- [SET PROBLEM] Return all entries word for word, but drop any images.

- [PROVIDED MATERIAL]
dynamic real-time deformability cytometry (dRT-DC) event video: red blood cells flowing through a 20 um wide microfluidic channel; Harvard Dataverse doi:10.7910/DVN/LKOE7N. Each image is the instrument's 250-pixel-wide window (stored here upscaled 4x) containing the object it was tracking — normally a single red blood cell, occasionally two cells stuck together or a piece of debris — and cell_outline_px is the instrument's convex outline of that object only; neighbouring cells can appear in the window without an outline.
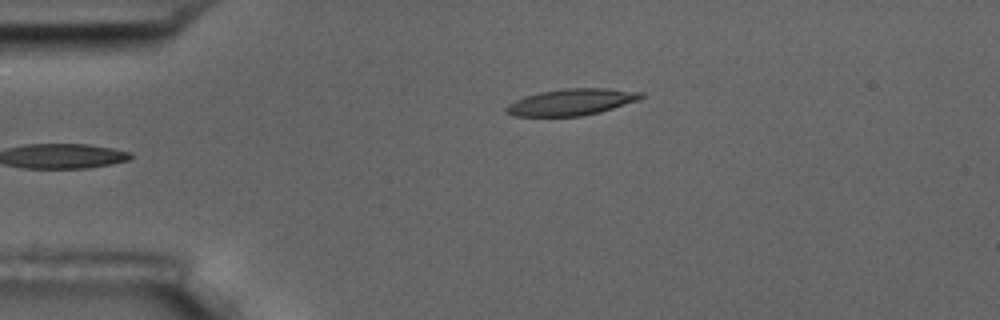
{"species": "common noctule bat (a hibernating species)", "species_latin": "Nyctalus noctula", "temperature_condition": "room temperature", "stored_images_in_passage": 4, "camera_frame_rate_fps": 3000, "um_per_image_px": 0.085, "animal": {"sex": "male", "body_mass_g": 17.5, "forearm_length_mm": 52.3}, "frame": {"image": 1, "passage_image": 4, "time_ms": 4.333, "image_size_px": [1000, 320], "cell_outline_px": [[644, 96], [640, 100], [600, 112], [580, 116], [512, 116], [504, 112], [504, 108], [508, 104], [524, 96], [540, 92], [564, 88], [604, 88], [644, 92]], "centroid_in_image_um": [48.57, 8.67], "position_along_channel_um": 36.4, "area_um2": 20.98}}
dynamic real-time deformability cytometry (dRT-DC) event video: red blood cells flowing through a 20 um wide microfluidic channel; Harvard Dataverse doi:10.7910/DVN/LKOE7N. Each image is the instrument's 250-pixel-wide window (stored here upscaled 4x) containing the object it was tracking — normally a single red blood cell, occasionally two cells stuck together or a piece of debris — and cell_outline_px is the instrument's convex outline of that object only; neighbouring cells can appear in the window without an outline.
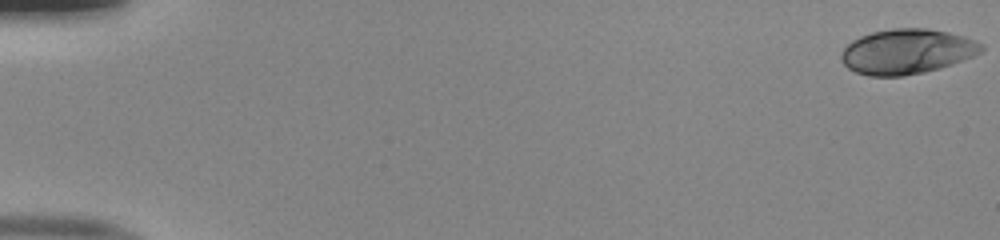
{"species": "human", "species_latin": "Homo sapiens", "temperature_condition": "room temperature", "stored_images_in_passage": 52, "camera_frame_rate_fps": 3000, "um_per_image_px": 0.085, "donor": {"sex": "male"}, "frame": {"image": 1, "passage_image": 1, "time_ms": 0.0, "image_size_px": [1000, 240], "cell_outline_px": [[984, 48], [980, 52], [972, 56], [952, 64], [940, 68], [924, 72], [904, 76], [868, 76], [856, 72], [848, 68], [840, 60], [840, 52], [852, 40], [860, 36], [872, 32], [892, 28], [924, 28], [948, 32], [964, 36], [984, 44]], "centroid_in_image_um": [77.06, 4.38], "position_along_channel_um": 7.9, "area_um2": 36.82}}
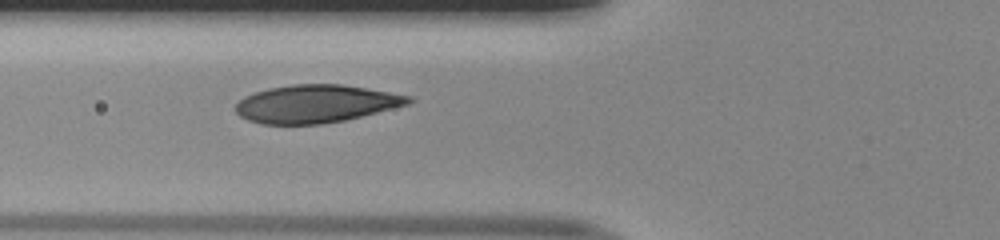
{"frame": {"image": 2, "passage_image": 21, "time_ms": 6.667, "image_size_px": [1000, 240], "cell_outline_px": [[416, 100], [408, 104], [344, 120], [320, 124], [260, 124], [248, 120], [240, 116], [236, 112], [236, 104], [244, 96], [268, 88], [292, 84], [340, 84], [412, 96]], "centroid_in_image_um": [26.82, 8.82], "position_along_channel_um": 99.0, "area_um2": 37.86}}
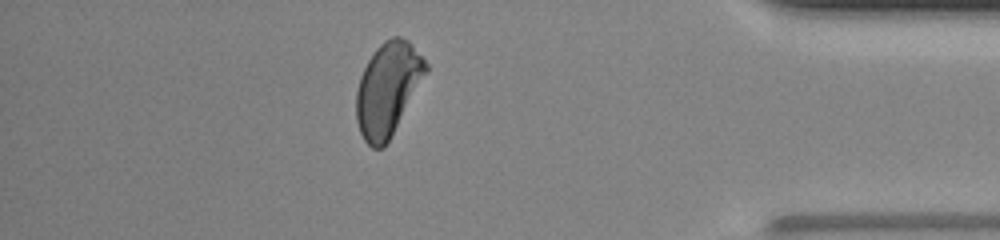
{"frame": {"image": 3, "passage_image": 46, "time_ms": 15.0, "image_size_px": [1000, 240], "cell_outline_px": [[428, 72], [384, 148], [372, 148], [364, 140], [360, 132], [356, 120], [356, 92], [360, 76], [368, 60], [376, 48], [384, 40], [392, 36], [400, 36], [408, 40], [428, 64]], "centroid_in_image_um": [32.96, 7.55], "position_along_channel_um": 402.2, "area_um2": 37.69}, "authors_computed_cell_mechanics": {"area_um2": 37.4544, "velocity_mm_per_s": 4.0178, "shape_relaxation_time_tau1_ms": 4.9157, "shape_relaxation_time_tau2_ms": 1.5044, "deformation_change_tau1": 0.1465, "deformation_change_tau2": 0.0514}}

- [CORRECT ANSWER]
dynamic real-time deformability cytometry (dRT-DC) event video: red blood cells flowing through a 20 um wide microfluidic channel; Harvard Dataverse doi:10.7910/DVN/LKOE7N. Each image is the instrument's 250-pixel-wide window (stored here upscaled 4x) containing the object it was tracking — normally a single red blood cell, occasionally two cells stuck together or a piece of debris — and cell_outline_px is the instrument's convex outline of that object only; neighbouring cells can appear in the window without an outline.
{"species": "common noctule bat (a hibernating species)", "species_latin": "Nyctalus noctula", "temperature_condition": "room temperature", "stored_images_in_passage": 4, "camera_frame_rate_fps": 3000, "um_per_image_px": 0.085, "animal": {"sex": "male", "body_mass_g": 17.5, "forearm_length_mm": 52.3}, "frame": {"image": 1, "passage_image": 4, "time_ms": 4.333, "image_size_px": [1000, 320], "cell_outline_px": [[644, 96], [640, 100], [600, 112], [580, 116], [512, 116], [504, 112], [504, 108], [508, 104], [524, 96], [540, 92], [564, 88], [604, 88], [644, 92]], "centroid_in_image_um": [48.57, 8.67], "position_along_channel_um": 36.4, "area_um2": 20.98}}
dynamic real-time deformability cytometry (dRT-DC) event video: red blood cells flowing through a 20 um wide microfluidic channel; Harvard Dataverse doi:10.7910/DVN/LKOE7N. Each image is the instrument's 250-pixel-wide window (stored here upscaled 4x) containing the object it was tracking — normally a single red blood cell, occasionally two cells stuck together or a piece of debris — and cell_outline_px is the instrument's convex outline of that object only; neighbouring cells can appear in the window without an outline.
{"species": "human", "species_latin": "Homo sapiens", "temperature_condition": "room temperature", "stored_images_in_passage": 52, "camera_frame_rate_fps": 3000, "um_per_image_px": 0.085, "donor": {"sex": "male"}, "frame": {"image": 1, "passage_image": 1, "time_ms": 0.0, "image_size_px": [1000, 240], "cell_outline_px": [[984, 48], [980, 52], [972, 56], [952, 64], [940, 68], [924, 72], [904, 76], [868, 76], [856, 72], [848, 68], [840, 60], [840, 52], [852, 40], [860, 36], [872, 32], [892, 28], [924, 28], [948, 32], [964, 36], [984, 44]], "centroid_in_image_um": [77.06, 4.38], "position_along_channel_um": 7.9, "area_um2": 36.82}}
{"frame": {"image": 2, "passage_image": 21, "time_ms": 6.667, "image_size_px": [1000, 240], "cell_outline_px": [[416, 100], [408, 104], [344, 120], [320, 124], [260, 124], [248, 120], [240, 116], [236, 112], [236, 104], [244, 96], [268, 88], [292, 84], [340, 84], [412, 96]], "centroid_in_image_um": [26.82, 8.82], "position_along_channel_um": 99.0, "area_um2": 37.86}}
{"frame": {"image": 3, "passage_image": 46, "time_ms": 15.0, "image_size_px": [1000, 240], "cell_outline_px": [[428, 72], [384, 148], [372, 148], [364, 140], [360, 132], [356, 120], [356, 92], [360, 76], [368, 60], [376, 48], [384, 40], [392, 36], [400, 36], [408, 40], [428, 64]], "centroid_in_image_um": [32.96, 7.55], "position_along_channel_um": 402.2, "area_um2": 37.69}, "authors_computed_cell_mechanics": {"area_um2": 37.4544, "velocity_mm_per_s": 4.0178, "shape_relaxation_time_tau1_ms": 4.9157, "shape_relaxation_time_tau2_ms": 1.5044, "deformation_change_tau1": 0.1465, "deformation_change_tau2": 0.0514}}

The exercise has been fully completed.